HOW TO COMPLETE THIS TASK
As an exercise, transcribe the data below in full and exactly, omitting pictures.

Stored dataset items:
++++

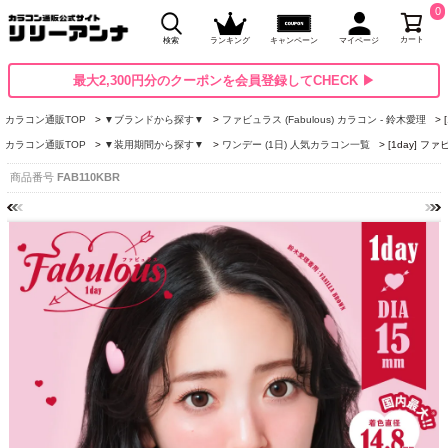
0
カート
検索
ランキング
キャンペーン
マイページ
最大2,300円分のクーポンを会員登録してCHECK ▶
カラコン通販TOP
▼ブランドから探す▼
ファビュラス (Fabulous) カラコン - 鈴木愛理
カラコン通販TOP
▼装用期間から探す▼
ワンデー (1日) 人気カラコン一覧
[1day] 
商品番号
FAB110KBR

++++

REPLY
0
カート
検索
ランキング
キャンペーン
マイページ
最大2,300円分のクーポンを会員登録してCHECK ▶
カラコン通販TOP
▼ブランドから探す▼
ファビュラス (Fabulous) カラコン - 鈴木愛理
カラコン通販TOP
▼装用期間から探す▼
ワンデー (1日) 人気カラコン一覧
[1day] 
商品番号
FAB110KBR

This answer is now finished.